As Eleven Madison Park moves to reopen their dining room, the restaurant is expanding its reach in an unexpected way.
Starting on Monday, April 12, the Eleven Madison Truck will be deployed around the city. It won’t be serving to-go containers of its famed honey lavender roast duck, or anything else that might have featured on the $335 tasting menu. Instead, the truck, from chef-owner Daniel Humm’s partnership with the nonprofit Rethink, will feed underserved food communities, starting with New York’s Bronx.
“We had been brainstorming different ways to make the restaurant part of the community and get staff engaged beyond making meals and pushing them out of the door,” says Matt Jozwiak, co-founder and chief executive officer of Rethink. “And then Daniel called me and was, like, ‘Let’s do a food truck.’
The handsome, royal blue, customized truck, emblazoned with the names Eleven Madison Truck and Rethink will serve around 400 meals a day for free. Operations will be paid for in large part by the restaurant’s diners; each Michelin three-star meal that’s sold guarantees five meals for Rethink. (EMP’s to-go boxes, whose $275-plus price tags have raised eyebrows, generate 10 meals per order.)

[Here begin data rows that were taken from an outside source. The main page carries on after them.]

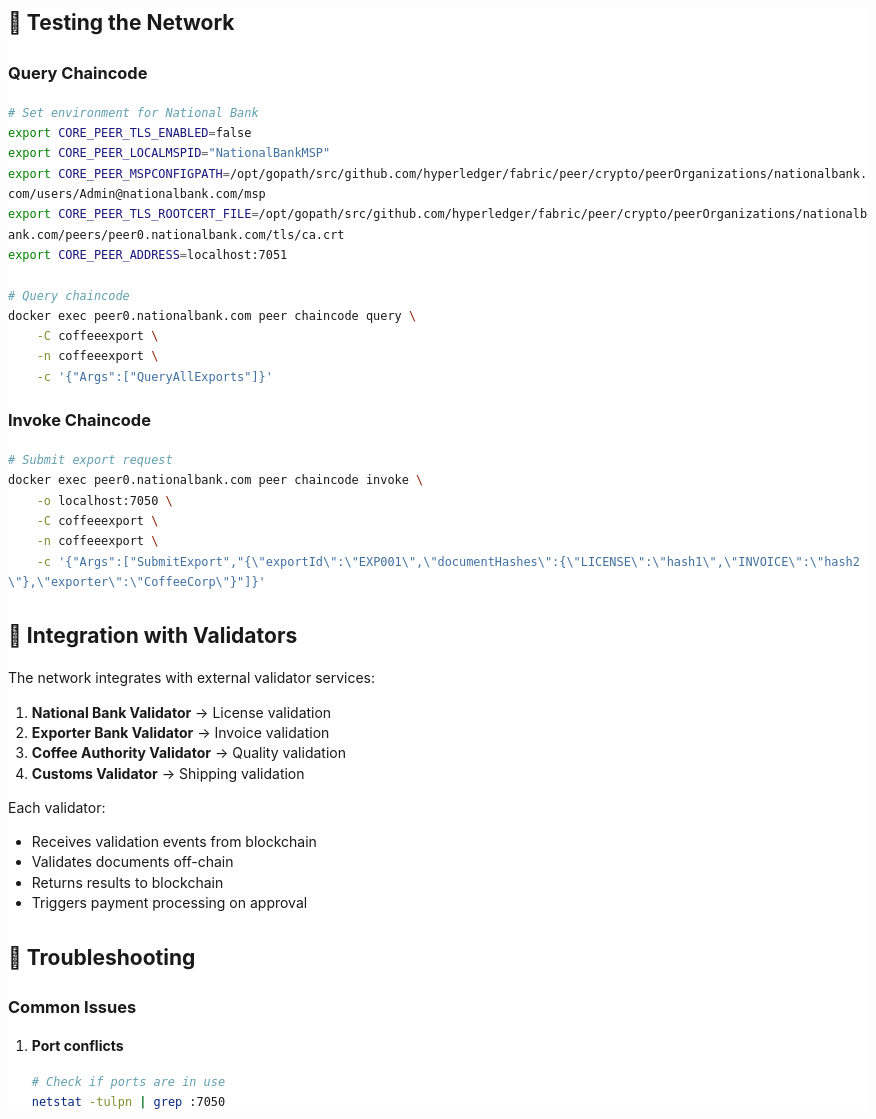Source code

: ## 🧪 Testing the Network

### Query Chaincode
```bash
# Set environment for National Bank
export CORE_PEER_TLS_ENABLED=false
export CORE_PEER_LOCALMSPID="NationalBankMSP"
export CORE_PEER_MSPCONFIGPATH=/opt/gopath/src/github.com/hyperledger/fabric/peer/crypto/peerOrganizations/nationalbank.com/users/Admin@nationalbank.com/msp
export CORE_PEER_TLS_ROOTCERT_FILE=/opt/gopath/src/github.com/hyperledger/fabric/peer/crypto/peerOrganizations/nationalbank.com/peers/peer0.nationalbank.com/tls/ca.crt
export CORE_PEER_ADDRESS=localhost:7051

# Query chaincode
docker exec peer0.nationalbank.com peer chaincode query \
    -C coffeeexport \
    -n coffeeexport \
    -c '{"Args":["QueryAllExports"]}'
```

### Invoke Chaincode
```bash
# Submit export request
docker exec peer0.nationalbank.com peer chaincode invoke \
    -o localhost:7050 \
    -C coffeeexport \
    -n coffeeexport \
    -c '{"Args":["SubmitExport","{\"exportId\":\"EXP001\",\"documentHashes\":{\"LICENSE\":\"hash1\",\"INVOICE\":\"hash2\"},\"exporter\":\"CoffeeCorp\"}"]}'
```

## 🔄 Integration with Validators

The network integrates with external validator services:

1. **National Bank Validator** → License validation
2. **Exporter Bank Validator** → Invoice validation
3. **Coffee Authority Validator** → Quality validation
4. **Customs Validator** → Shipping validation

Each validator:
- Receives validation events from blockchain
- Validates documents off-chain
- Returns results to blockchain
- Triggers payment processing on approval

## 🚨 Troubleshooting

### Common Issues

1. **Port conflicts**
   ```bash
   # Check if ports are in use
   netstat -tulpn | grep :7050
   ```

The truck will be staffed by Rethink employees and EMP staff on a rotating basis. “For the kids who care hard about these issues, they will see it as a benefit,” says Humm. Likewise, the restaurant will prioritize sympathetic suppliers. “We’re going to ask them to give us some product for free for Rethink. We’ll select our suppliers based on that,” he adds.
But it won’t be serving an elite kitchen’s version of what they think people want to eat. “Those neighborhoods are not waiting for a bunch of white guys to show up in their hood and give out food,” says Humm.
“It will be a series of our greatest hits to start,” says pastry chef Laura Cronin, who has been a key part of Rethink’s meal production at the restaurant. “Chicken is, by far, the most popular protein.”
To begin with, the program will offer the kind of meals that EMP’s kitchen has been providing to first responders and soup kitchens throughout the pandemic, including jerk chicken with roasted vegetables, gumbo-style chicken etouffée with rice, and grain bowls, along with vegetarian and other dietary options.
The EMP-Rethink team is also collaborating with local community boards in hopes of working with neighborhood restaurants in the future. “We can have them come on the truck with their food,” says Cronin.
Jozwiak estimates that the project will cost about $16,000 a month to operate—not including the food, which will be made from EMP’s leftover ingredients, as well as donated product.
Members of local community boards have signed on to manage lines that form and to help organize crowd control.
The truck’s starting schedule will park it on Mondays, Thursdays, and Fridays at Bronx Collegiate Academy, on Tuesdays at St Mark’s United Methodist Church in Brooklyn, N.Y., and on Fridays back in the Bronx at the Mary Mitchell Family & Youth Center.
The truck helps Humm keep a commitment he made last year, while wondering whether he would relaunch his restaurant. “Any way that EMP reopens—and it’s like a blank canvas right now, we would need to redefine what luxury means—it will also be an opportunity to continue to feed people who don’t have anything. I don’t need to only feed the 1% anymore,” he said in an interview with Bloomberg Pursuits in May 2020.
As for the reopening of Eleven Madison Park, Humm is shooting for June 10 and has eight chefs researching and developing the menu. “We have everything in place.” He says that the restaurant will “still be fine dining—still be on the same level, the same price point. But a little bit different.” EMP at Home service will continue, even after the dining room is up and running.
Humm continues: “I come from looking at food in an artistic way. I love the art and performance of it. But I’m also wrestling with how many people don’t have access to it.” Combining Eleven Madison Park and Rethink made him realize that “food can be meaningful, on both levels. Now I can say that one can’t exist without the other.”